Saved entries
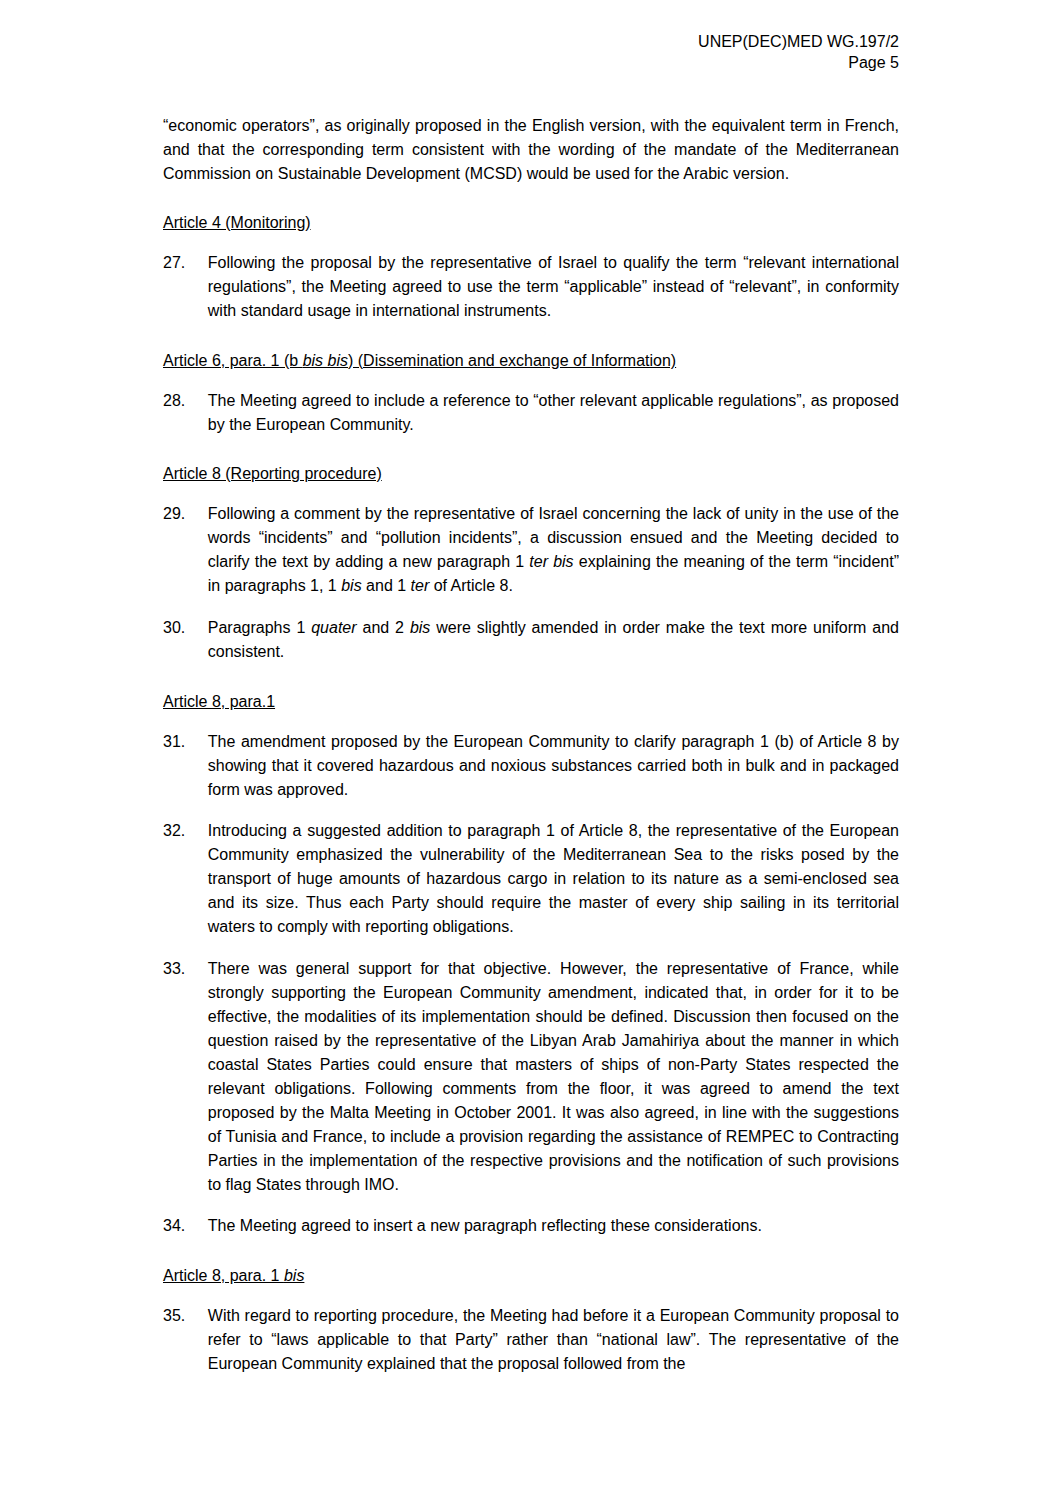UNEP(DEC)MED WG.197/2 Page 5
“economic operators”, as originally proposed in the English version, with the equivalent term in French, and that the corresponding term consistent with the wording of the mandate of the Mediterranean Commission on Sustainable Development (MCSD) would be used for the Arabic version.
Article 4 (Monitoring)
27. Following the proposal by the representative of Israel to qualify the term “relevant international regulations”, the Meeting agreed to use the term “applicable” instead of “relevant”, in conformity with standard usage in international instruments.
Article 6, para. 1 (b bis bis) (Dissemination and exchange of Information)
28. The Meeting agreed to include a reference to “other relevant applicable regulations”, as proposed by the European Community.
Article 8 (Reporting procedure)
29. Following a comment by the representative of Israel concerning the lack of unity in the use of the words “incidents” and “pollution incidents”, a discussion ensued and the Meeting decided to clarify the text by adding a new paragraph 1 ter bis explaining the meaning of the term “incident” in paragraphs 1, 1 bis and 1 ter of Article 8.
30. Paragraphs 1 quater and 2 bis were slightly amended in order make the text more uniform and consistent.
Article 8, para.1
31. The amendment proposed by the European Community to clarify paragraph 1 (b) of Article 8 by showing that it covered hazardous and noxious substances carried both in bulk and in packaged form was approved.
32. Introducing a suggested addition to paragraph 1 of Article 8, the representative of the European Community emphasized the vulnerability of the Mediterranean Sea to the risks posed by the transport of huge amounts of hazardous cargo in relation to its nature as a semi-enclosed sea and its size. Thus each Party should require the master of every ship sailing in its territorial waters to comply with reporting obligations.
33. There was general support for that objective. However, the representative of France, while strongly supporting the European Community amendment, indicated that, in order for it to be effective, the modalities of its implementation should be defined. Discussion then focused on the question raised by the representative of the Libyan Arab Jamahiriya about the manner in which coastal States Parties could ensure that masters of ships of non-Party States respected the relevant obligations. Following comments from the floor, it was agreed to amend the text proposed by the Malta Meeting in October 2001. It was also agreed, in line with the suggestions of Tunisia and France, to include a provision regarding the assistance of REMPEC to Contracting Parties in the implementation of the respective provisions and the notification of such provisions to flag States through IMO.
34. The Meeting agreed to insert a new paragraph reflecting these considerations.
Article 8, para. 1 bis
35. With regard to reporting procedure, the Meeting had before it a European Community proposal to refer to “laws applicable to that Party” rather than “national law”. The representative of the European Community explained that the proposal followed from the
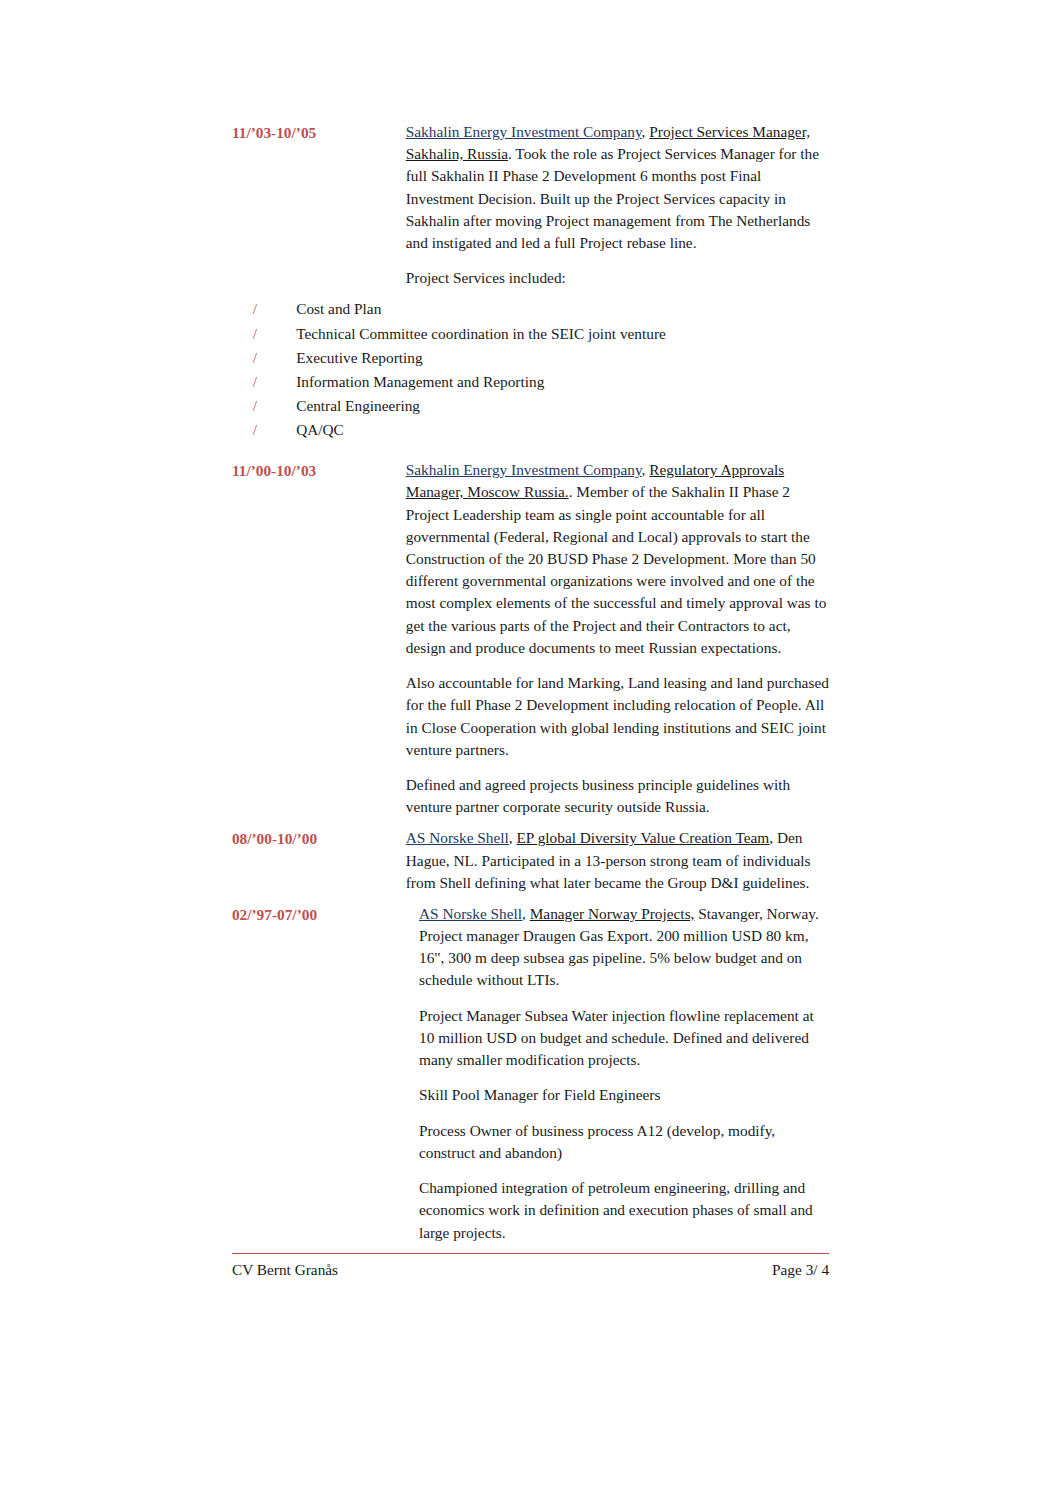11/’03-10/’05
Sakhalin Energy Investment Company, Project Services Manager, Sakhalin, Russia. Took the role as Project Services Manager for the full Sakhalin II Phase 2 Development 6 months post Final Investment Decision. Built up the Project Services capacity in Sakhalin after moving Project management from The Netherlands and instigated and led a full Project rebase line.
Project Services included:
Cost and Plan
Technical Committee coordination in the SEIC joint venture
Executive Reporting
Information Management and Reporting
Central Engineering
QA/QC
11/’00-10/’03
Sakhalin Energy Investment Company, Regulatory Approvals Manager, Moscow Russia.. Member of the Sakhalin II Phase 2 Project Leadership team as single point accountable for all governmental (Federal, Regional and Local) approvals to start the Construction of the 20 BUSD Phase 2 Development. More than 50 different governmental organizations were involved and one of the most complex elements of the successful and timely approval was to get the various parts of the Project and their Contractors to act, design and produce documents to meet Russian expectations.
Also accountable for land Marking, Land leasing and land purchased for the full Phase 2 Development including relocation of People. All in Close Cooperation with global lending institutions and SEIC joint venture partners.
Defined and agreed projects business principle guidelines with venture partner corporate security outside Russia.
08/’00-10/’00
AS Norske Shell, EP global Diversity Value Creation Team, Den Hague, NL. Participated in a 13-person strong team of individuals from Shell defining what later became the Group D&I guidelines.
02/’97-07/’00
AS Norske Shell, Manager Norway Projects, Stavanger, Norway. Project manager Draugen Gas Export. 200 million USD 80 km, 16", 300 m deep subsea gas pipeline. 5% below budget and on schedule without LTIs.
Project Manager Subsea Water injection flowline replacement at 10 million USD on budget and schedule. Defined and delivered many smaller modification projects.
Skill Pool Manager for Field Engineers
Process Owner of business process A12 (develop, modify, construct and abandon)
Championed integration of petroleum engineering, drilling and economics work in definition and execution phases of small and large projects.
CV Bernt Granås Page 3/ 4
==
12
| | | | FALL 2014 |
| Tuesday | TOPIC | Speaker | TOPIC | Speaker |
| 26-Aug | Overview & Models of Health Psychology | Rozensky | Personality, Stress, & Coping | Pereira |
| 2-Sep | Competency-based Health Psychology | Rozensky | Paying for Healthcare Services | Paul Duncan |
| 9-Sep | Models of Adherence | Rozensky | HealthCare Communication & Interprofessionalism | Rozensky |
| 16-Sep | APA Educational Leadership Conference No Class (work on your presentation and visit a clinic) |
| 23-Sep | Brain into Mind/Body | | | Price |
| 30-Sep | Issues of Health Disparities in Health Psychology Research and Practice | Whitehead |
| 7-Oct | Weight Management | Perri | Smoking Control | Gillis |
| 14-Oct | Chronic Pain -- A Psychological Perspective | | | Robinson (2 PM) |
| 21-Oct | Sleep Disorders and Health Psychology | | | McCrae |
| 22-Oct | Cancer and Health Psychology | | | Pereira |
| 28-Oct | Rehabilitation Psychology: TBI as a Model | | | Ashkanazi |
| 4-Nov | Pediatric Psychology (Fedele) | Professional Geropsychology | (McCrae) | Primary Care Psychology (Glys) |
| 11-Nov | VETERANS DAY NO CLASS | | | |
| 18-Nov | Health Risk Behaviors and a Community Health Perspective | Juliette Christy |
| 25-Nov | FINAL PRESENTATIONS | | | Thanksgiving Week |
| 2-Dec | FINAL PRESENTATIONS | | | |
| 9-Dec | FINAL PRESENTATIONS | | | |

## Problem requirements
The lines to extract from the data above begin with the line containing "AS Norske Shell, Manager" and end with the line containing "CV Bernt Granås Page 3/ 4". Extract them exactly, including both.

## Solution below
AS Norske Shell, Manager Norway Projects, Stavanger, Norway. Project manager Draugen Gas Export. 200 million USD 80 km, 16", 300 m deep subsea gas pipeline. 5% below budget and on schedule without LTIs.
Project Manager Subsea Water injection flowline replacement at 10 million USD on budget and schedule. Defined and delivered many smaller modification projects.
Skill Pool Manager for Field Engineers
Process Owner of business process A12 (develop, modify, construct and abandon)
Championed integration of petroleum engineering, drilling and economics work in definition and execution phases of small and large projects.
CV Bernt Granås Page 3/ 4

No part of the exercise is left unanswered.